A América Latina pode ganhar seu segundo “Milei” no Chile
- Ricardo Gurgel

- 16 de nov.
- 8 min de leitura
Hoje, 16 de novembro de 2025, o Chile realiza o primeiro turno das eleições presidenciais, o que deve impulsionar a participação para acima de 80% dos 15 milhões de eleitores aptos. Johannes Kaiser, do Partido Nacional Libertário (ultradireita), surge como uma surpresa, com crescimento explosivo nas pesquisas finais: de 7% em agosto para 14-17% em novembro. Ele não deve vencer o turno inicial (líder é Jeannette Jara, da esquerda, com 26-33%), mas pode disputar o segundo turno em 14 de dezembro e atrair transferências de votos da direita fragmentada. Resultados preliminares saem ainda esta noite.
E sim, o comparativo com Javier Milei, presidente argentino desde 2023, é fascinante: ambos representam uma onda libertária antiestablishment na América Latina, apelando a jovens frustrados com crime, imigração e "Estado inchado". Mas Kaiser é mais pragmático, adaptado ao contexto chileno.
Visão Econômica Compartilhada: A Herança de Ludwig von Mises. Ambos pensam a economia principalmente sob a ótica de Ludwig von Mises, o economista austríaco fundador da Escola Austríaca de Economia, ícone do libertarianismo e referência essencial para o anarcocapitalismo (embora o próprio Mises fosse minarquista, ou seja, defensor de um Estado mínimo para defesa e justiça, não anarquista puro).
Diferentemente de presidentes alheios a compreensões aprofundadas sobre economia, que fingem expertise para justificar poder, sem noção real do que fazem, Milei tem uma profunda compreensão econômica, focada em modelos funcionais baseados em mercados livres, e rejeita "modelos ilusionistas" como o de Keynes. Seus pares internacionais, especialistas em política mas meros "fingidores" em entender economia, apostaram em tragédia para a Argentina pós-Milei, baseados em superficialidade: ignoravam que cortes radicais no Estado (como os 90% de ministérios eliminados) visam corrigir distorções crônicas, não criar caos imediato.
Por que Keynes é amado no mundo e Mises não?
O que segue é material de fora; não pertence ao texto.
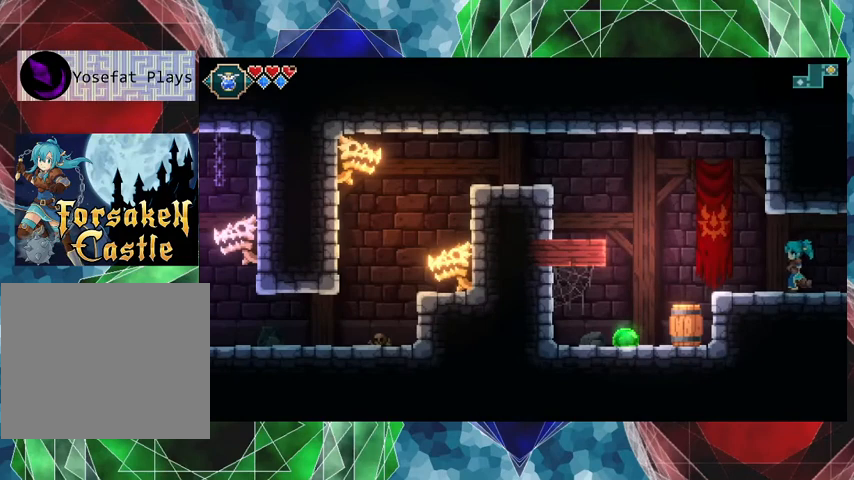
{"buttons": [], "left_stick": "center", "events": [[500, "left_stick", "center"]]}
Por ser uma linha de pensamento que agrada presidentes apegados ao controle estatal, pensadores como John Maynard Keynes são idolatrados por ministros de economia que sussurram aos chefes: "Olha, seguiremos esse modelo que faz o que você quer: controle, poder e nomeações aos milhares no governo". Boa parte dos países, ainda longe de um desenvolvimento sustentável (seja por causa ou consequência desse modelo insatisfatório), tem ministros que defendem a intervenção estatal para "estabilizar ciclos, garantir pleno emprego e combater crises". Milei e Kaiser rejeitam veementemente esse keynesianismo. Esse intervencionismo foi aplicado com intensidade na Argentina dos Kirchners, na Venezuela de Chávez e em outros regimes populistas, resultando em desastres fiscais previsíveis: hiperinflação, desabastecimento, dívida impagável e colapso institucional. Mas o problema não se limita a esses casos extremos: mesmo em graus menores, o keynesianismo aplicado gera déficits crônicos, distorções de mercado e ciclos de endividamento em praticamente todos os países onde é adotado, do Brasil pós-1988 (com hiperinflação e planos frustrados) à Europa pós-2008 (com resgates bancários que inflaram dívidas soberanas).
Johannes Kaiser (Chile) e Javier Milei (Argentina)Ideias, Projetos e Estilo Político
Ambos são libertários, eleitos deputados em 2021 (Kaiser no Chile, Milei na Argentina), com discurso antiestablishment, uso intensivo de redes sociais e apelo a eleitores jovens frustrados com crime, imigração e "Estado inchado".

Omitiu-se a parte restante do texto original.